My HRV, sleep, and activity data should feed automatically into the knowledge base. I'm still logging manually and it slows the feedback loop.

03
Domain-tuned retrieval

I want an embedding model that understands sports science and fitness terminology specifically — so retrieval gets more precise on the technical stuff.

04
A proper coaching UI

The CLI works for me now, but I want a clean daily interface — quick check-ins, session summaries, recovery recommendations — without needing to think about the system underneath.

05
Response quality evaluation

I want to measure whether the coaching is actually getting better over time. That means building a benchmark and testing against it systematically.

06
Adaptive personalization

Eventually I want the system to pick up on my patterns — how I respond to training load, what my injury warning signs look like — and adjust its coaching without me having to prompt it.

What I Took Away

Building this taught me that the model is the least interesting part.

I went into this thinking the hard part would be picking the right model. I was wrong. The real work was designing the knowledge architecture, making retrieval reliable, defining the right system boundaries, and being honest with myself about scope. That's where the product actually lives.

Retrieval quality is product quality

I learned this the hard way. What gets retrieved is what the model reasons over — getting that right made more difference than any model swap I tried.

Structured knowledge beats document dumps

Volume never helped me. Curated, consistently formatted knowledge files did. I now think of knowledge architecture as a real engineering discipline.

Hardware constraints are product constraints

I couldn't design around my hardware limits — I had to start from them.
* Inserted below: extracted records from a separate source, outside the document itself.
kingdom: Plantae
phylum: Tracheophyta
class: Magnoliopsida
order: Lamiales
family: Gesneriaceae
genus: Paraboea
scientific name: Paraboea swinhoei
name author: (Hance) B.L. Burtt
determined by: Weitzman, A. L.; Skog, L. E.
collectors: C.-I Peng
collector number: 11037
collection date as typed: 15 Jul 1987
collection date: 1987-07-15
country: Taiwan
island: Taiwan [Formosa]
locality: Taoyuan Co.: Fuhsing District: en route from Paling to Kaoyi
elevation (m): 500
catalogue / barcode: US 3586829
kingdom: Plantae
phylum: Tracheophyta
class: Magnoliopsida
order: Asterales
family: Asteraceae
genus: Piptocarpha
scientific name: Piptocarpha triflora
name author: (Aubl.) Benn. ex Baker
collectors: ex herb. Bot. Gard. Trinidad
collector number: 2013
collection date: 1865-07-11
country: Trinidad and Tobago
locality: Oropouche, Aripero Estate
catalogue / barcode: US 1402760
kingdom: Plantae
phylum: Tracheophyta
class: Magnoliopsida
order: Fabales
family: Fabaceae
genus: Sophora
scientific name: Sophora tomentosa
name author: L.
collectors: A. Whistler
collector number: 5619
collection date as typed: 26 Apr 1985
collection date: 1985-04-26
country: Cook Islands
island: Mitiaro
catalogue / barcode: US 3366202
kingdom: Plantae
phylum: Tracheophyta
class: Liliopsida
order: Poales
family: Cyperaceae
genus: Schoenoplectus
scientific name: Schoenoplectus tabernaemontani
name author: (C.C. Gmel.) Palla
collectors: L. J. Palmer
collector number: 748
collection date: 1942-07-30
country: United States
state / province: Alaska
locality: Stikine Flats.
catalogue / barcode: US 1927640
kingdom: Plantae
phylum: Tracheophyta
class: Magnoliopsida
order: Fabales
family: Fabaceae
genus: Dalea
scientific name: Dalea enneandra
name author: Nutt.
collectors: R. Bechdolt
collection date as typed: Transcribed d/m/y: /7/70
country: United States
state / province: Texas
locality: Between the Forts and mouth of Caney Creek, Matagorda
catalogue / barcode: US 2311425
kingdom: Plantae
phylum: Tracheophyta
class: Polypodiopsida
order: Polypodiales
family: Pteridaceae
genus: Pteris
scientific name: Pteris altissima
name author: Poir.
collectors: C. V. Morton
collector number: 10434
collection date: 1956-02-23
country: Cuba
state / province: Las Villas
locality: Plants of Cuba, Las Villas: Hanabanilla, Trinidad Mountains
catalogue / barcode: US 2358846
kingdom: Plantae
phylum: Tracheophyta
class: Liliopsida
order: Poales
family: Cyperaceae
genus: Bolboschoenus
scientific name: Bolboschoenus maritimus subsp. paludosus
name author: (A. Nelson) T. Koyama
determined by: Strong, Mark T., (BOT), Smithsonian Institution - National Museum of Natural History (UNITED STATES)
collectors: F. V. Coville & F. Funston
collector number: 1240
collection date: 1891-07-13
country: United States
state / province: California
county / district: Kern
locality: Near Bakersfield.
Abstract benchmarks meant nothing until I ran things on my actual machine.

Trust comes from knowing what it doesn't know

The moments I trusted CoachKai most were when it stayed in its lane. Scope discipline and explicit constraints are what made it feel reliable.

Judgment matters more than capability

A well-scoped, well-structured system with a modest model consistently outperformed a capable model given sloppy context. I've stopped chasing frontier models.